Caroline: Yes, and they might step away from the whole arena because it makes them feel bad.
Cass: There’s data suggesting that loss aversion, though it focuses the mind, can also quickly produce a counter-reaction of, “I don’t believe you.” There’s recent work which is consistent with what you say, where a gain frame can be more effective because it doesn’t produce the counter-reaction. It’s also, hedonically, better to hear you can gain this.
Caroline: You were one of the first people to publicize the gain versus loss framing. I remember, in Nudge, you talked about the finding that when you frame surgery as “90 percent of people survive,” people are more drawn to it than “10 percent die.”
Cass: Yes, even though the “90 percent live” frame is not more accurate than the “10 percent don’t.” Of course, the more neutral frame is to say, “90 percent survive. 10 percent don’t.”
Caroline: Do you take this advice in the way you run your own life and make your own choices?
Cass: I try. In sports, if my team or someone I care about doesn’t do well, I try to think of some way of putting it in a context that makes it a more positive experience.

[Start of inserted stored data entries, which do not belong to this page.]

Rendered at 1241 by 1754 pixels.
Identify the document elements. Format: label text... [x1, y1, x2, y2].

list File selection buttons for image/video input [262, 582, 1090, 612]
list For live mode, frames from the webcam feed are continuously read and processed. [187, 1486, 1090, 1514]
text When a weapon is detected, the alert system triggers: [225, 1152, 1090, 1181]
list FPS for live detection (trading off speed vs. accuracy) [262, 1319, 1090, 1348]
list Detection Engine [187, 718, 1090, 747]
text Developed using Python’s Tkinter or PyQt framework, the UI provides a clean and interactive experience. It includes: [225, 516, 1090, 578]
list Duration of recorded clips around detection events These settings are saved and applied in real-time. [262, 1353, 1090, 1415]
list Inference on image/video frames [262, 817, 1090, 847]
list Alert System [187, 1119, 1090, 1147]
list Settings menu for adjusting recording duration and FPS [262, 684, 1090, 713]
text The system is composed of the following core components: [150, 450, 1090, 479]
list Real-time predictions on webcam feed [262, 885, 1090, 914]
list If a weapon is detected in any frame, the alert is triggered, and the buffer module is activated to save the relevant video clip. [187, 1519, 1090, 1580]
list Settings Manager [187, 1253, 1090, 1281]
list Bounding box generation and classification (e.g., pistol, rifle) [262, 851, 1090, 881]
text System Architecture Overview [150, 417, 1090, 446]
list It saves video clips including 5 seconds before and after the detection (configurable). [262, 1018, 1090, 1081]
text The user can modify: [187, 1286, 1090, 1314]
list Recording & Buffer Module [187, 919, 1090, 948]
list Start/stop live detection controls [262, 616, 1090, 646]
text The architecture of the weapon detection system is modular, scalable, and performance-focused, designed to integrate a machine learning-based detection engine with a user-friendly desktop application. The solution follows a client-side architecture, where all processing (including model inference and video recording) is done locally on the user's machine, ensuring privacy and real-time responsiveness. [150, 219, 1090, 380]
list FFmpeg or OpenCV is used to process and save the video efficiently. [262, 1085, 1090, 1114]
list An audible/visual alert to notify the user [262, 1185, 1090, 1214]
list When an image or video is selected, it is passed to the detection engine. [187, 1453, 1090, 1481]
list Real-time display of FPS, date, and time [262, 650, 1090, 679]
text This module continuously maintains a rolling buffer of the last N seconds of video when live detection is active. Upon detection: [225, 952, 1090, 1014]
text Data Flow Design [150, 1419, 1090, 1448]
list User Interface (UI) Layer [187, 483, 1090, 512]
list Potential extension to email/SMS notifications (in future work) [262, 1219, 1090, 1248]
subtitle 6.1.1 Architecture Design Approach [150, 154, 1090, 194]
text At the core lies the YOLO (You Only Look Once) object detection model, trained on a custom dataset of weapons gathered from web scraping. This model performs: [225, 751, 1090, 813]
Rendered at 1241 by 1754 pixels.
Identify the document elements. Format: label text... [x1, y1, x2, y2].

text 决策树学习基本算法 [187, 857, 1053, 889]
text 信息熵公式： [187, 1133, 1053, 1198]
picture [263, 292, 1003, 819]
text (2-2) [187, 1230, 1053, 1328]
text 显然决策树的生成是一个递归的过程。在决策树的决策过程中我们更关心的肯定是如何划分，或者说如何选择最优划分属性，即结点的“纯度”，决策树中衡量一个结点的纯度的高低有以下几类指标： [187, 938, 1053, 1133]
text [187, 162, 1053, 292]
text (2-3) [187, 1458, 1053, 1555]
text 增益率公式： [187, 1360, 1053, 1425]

To do this in a way that gets at the automatic system of the brain is challenging.
Another way that is more successful is to put your attention elsewhere. Daniel Kahneman, the great psychologist, I think the best sentence he ever wrote is: “Nothing in life is as important as you think it is when you’re thinking about it.” If it’s a setback in life or a challenge that you haven’t been able to meet, that’s a very good thing to think.
This conversation has been edited and condensed.